═══ RECORDS PROVIDED

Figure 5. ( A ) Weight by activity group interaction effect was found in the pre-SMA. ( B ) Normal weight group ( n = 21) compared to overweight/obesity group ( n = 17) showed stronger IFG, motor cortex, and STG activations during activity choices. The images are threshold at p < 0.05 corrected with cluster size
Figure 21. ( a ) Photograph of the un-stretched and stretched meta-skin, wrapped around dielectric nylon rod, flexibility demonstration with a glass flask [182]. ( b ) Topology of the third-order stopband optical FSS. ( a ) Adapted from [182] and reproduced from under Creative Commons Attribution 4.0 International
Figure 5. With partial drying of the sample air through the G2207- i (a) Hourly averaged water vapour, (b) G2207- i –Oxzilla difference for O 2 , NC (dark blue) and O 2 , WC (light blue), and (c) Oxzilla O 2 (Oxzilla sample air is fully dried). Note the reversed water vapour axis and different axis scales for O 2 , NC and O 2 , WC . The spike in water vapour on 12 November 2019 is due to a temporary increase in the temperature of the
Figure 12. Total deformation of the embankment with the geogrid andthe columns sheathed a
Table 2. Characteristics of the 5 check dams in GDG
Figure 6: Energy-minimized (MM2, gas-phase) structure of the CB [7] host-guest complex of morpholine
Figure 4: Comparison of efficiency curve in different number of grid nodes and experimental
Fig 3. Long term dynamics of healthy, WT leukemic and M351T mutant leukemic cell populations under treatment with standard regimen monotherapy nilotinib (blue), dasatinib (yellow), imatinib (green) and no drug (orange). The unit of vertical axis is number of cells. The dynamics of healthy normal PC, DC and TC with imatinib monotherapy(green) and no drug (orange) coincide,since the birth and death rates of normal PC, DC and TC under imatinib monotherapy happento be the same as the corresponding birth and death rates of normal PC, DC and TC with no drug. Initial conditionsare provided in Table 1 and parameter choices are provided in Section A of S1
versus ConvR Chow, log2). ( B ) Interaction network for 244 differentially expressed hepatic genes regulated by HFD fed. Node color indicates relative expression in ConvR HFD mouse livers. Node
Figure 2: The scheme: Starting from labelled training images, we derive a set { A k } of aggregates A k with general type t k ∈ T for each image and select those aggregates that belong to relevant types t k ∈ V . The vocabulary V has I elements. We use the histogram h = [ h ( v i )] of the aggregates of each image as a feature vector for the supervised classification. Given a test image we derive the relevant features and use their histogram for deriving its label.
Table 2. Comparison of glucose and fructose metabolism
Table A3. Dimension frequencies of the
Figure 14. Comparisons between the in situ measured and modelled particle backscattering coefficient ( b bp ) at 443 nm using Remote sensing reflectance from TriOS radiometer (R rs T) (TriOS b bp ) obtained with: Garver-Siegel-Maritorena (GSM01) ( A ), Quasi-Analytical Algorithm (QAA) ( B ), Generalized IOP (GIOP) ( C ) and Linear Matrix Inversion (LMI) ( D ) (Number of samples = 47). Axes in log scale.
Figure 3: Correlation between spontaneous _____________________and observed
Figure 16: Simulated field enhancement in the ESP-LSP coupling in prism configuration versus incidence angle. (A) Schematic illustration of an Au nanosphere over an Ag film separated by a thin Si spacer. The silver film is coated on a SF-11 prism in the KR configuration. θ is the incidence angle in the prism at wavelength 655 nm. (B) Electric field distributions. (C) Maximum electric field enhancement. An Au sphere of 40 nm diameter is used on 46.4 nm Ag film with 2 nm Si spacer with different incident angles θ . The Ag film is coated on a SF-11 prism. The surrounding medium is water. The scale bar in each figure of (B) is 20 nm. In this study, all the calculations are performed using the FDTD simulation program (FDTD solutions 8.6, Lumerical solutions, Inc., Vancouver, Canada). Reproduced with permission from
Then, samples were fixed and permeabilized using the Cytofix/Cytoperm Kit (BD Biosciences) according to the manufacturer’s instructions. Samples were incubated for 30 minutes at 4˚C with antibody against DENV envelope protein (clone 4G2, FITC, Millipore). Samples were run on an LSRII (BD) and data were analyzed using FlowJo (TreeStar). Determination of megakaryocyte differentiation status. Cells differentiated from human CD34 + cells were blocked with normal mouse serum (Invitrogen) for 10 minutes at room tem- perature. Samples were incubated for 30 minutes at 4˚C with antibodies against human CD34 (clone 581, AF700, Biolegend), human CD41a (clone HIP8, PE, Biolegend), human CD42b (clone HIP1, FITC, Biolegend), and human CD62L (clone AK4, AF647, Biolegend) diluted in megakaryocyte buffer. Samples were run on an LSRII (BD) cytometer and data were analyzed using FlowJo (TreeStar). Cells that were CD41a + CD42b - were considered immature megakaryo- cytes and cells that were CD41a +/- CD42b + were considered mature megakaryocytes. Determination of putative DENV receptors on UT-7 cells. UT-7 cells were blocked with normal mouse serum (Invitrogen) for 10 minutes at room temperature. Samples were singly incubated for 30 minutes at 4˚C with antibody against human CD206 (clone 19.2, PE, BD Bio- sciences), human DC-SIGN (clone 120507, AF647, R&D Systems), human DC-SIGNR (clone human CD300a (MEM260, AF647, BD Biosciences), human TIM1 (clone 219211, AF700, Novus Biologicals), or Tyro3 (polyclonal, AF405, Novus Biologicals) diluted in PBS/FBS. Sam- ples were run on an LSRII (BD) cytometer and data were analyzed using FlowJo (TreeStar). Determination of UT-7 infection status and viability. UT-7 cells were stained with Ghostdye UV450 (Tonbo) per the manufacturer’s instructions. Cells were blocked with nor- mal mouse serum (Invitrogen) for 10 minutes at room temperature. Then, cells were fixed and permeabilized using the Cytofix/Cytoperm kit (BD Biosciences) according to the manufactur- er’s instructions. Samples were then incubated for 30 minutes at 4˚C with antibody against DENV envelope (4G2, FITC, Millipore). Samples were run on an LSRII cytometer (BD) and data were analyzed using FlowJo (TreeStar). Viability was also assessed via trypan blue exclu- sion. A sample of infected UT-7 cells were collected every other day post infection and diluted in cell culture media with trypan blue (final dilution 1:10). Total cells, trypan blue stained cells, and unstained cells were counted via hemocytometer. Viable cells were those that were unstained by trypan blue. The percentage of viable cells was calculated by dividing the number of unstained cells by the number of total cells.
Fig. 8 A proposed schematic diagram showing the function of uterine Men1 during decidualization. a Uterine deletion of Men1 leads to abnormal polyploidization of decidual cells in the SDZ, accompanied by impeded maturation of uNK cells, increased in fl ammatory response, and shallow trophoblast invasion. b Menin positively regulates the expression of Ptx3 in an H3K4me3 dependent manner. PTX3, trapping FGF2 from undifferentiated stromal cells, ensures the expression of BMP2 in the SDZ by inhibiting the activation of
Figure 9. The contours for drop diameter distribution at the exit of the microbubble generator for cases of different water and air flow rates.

══════

A verbatim copy of all the records is to be produced.

COMPLETED EXERCISE:
Figure 5. ( A ) Weight by activity group interaction effect was found in the pre-SMA. ( B ) Normal weight group ( n = 21) compared to overweight/obesity group ( n = 17) showed stronger IFG, motor cortex, and STG activations during activity choices. The images are threshold at p < 0.05 corrected with cluster size
Figure 21. ( a ) Photograph of the un-stretched and stretched meta-skin, wrapped around dielectric nylon rod, flexibility demonstration with a glass flask [182]. ( b ) Topology of the third-order stopband optical FSS. ( a ) Adapted from [182] and reproduced from under Creative Commons Attribution 4.0 International
Figure 5. With partial drying of the sample air through the G2207- i (a) Hourly averaged water vapour, (b) G2207- i –Oxzilla difference for O 2 , NC (dark blue) and O 2 , WC (light blue), and (c) Oxzilla O 2 (Oxzilla sample air is fully dried). Note the reversed water vapour axis and different axis scales for O 2 , NC and O 2 , WC . The spike in water vapour on 12 November 2019 is due to a temporary increase in the temperature of the
Figure 12. Total deformation of the embankment with the geogrid andthe columns sheathed a
Table 2. Characteristics of the 5 check dams in GDG
Figure 6: Energy-minimized (MM2, gas-phase) structure of the CB [7] host-guest complex of morpholine
Figure 4: Comparison of efficiency curve in different number of grid nodes and experimental
Fig 3. Long term dynamics of healthy, WT leukemic and M351T mutant leukemic cell populations under treatment with standard regimen monotherapy nilotinib (blue), dasatinib (yellow), imatinib (green) and no drug (orange). The unit of vertical axis is number of cells. The dynamics of healthy normal PC, DC and TC with imatinib monotherapy(green) and no drug (orange) coincide,since the birth and death rates of normal PC, DC and TC under imatinib monotherapy happento be the same as the corresponding birth and death rates of normal PC, DC and TC with no drug. Initial conditionsare provided in Table 1 and parameter choices are provided in Section A of S1
versus ConvR Chow, log2). ( B ) Interaction network for 244 differentially expressed hepatic genes regulated by HFD fed. Node color indicates relative expression in ConvR HFD mouse livers. Node
Figure 2: The scheme: Starting from labelled training images, we derive a set { A k } of aggregates A k with general type t k ∈ T for each image and select those aggregates that belong to relevant types t k ∈ V . The vocabulary V has I elements. We use the histogram h = [ h ( v i )] of the aggregates of each image as a feature vector for the supervised classification. Given a test image we derive the relevant features and use their histogram for deriving its label.
Table 2. Comparison of glucose and fructose metabolism
Table A3. Dimension frequencies of the
Figure 14. Comparisons between the in situ measured and modelled particle backscattering coefficient ( b bp ) at 443 nm using Remote sensing reflectance from TriOS radiometer (R rs T) (TriOS b bp ) obtained with: Garver-Siegel-Maritorena (GSM01) ( A ), Quasi-Analytical Algorithm (QAA) ( B ), Generalized IOP (GIOP) ( C ) and Linear Matrix Inversion (LMI) ( D ) (Number of samples = 47). Axes in log scale.
Figure 3: Correlation between spontaneous _____________________and observed
Figure 16: Simulated field enhancement in the ESP-LSP coupling in prism configuration versus incidence angle. (A) Schematic illustration of an Au nanosphere over an Ag film separated by a thin Si spacer. The silver film is coated on a SF-11 prism in the KR configuration. θ is the incidence angle in the prism at wavelength 655 nm. (B) Electric field distributions. (C) Maximum electric field enhancement. An Au sphere of 40 nm diameter is used on 46.4 nm Ag film with 2 nm Si spacer with different incident angles θ . The Ag film is coated on a SF-11 prism. The surrounding medium is water. The scale bar in each figure of (B) is 20 nm. In this study, all the calculations are performed using the FDTD simulation program (FDTD solutions 8.6, Lumerical solutions, Inc., Vancouver, Canada). Reproduced with permission from
Then, samples were fixed and permeabilized using the Cytofix/Cytoperm Kit (BD Biosciences) according to the manufacturer’s instructions. Samples were incubated for 30 minutes at 4˚C with antibody against DENV envelope protein (clone 4G2, FITC, Millipore). Samples were run on an LSRII (BD) and data were analyzed using FlowJo (TreeStar). Determination of megakaryocyte differentiation status. Cells differentiated from human CD34 + cells were blocked with normal mouse serum (Invitrogen) for 10 minutes at room tem- perature. Samples were incubated for 30 minutes at 4˚C with antibodies against human CD34 (clone 581, AF700, Biolegend), human CD41a (clone HIP8, PE, Biolegend), human CD42b (clone HIP1, FITC, Biolegend), and human CD62L (clone AK4, AF647, Biolegend) diluted in megakaryocyte buffer. Samples were run on an LSRII (BD) cytometer and data were analyzed using FlowJo (TreeStar). Cells that were CD41a + CD42b - were considered immature megakaryo- cytes and cells that were CD41a +/- CD42b + were considered mature megakaryocytes. Determination of putative DENV receptors on UT-7 cells. UT-7 cells were blocked with normal mouse serum (Invitrogen) for 10 minutes at room temperature. Samples were singly incubated for 30 minutes at 4˚C with antibody against human CD206 (clone 19.2, PE, BD Bio- sciences), human DC-SIGN (clone 120507, AF647, R&D Systems), human DC-SIGNR (clone human CD300a (MEM260, AF647, BD Biosciences), human TIM1 (clone 219211, AF700, Novus Biologicals), or Tyro3 (polyclonal, AF405, Novus Biologicals) diluted in PBS/FBS. Sam- ples were run on an LSRII (BD) cytometer and data were analyzed using FlowJo (TreeStar). Determination of UT-7 infection status and viability. UT-7 cells were stained with Ghostdye UV450 (Tonbo) per the manufacturer’s instructions. Cells were blocked with nor- mal mouse serum (Invitrogen) for 10 minutes at room temperature. Then, cells were fixed and permeabilized using the Cytofix/Cytoperm kit (BD Biosciences) according to the manufactur- er’s instructions. Samples were then incubated for 30 minutes at 4˚C with antibody against DENV envelope (4G2, FITC, Millipore). Samples were run on an LSRII cytometer (BD) and data were analyzed using FlowJo (TreeStar). Viability was also assessed via trypan blue exclu- sion. A sample of infected UT-7 cells were collected every other day post infection and diluted in cell culture media with trypan blue (final dilution 1:10). Total cells, trypan blue stained cells, and unstained cells were counted via hemocytometer. Viable cells were those that were unstained by trypan blue. The percentage of viable cells was calculated by dividing the number of unstained cells by the number of total cells.
Fig. 8 A proposed schematic diagram showing the function of uterine Men1 during decidualization. a Uterine deletion of Men1 leads to abnormal polyploidization of decidual cells in the SDZ, accompanied by impeded maturation of uNK cells, increased in fl ammatory response, and shallow trophoblast invasion. b Menin positively regulates the expression of Ptx3 in an H3K4me3 dependent manner. PTX3, trapping FGF2 from undifferentiated stromal cells, ensures the expression of BMP2 in the SDZ by inhibiting the activation of
Figure 9. The contours for drop diameter distribution at the exit of the microbubble generator for cases of different water and air flow rates.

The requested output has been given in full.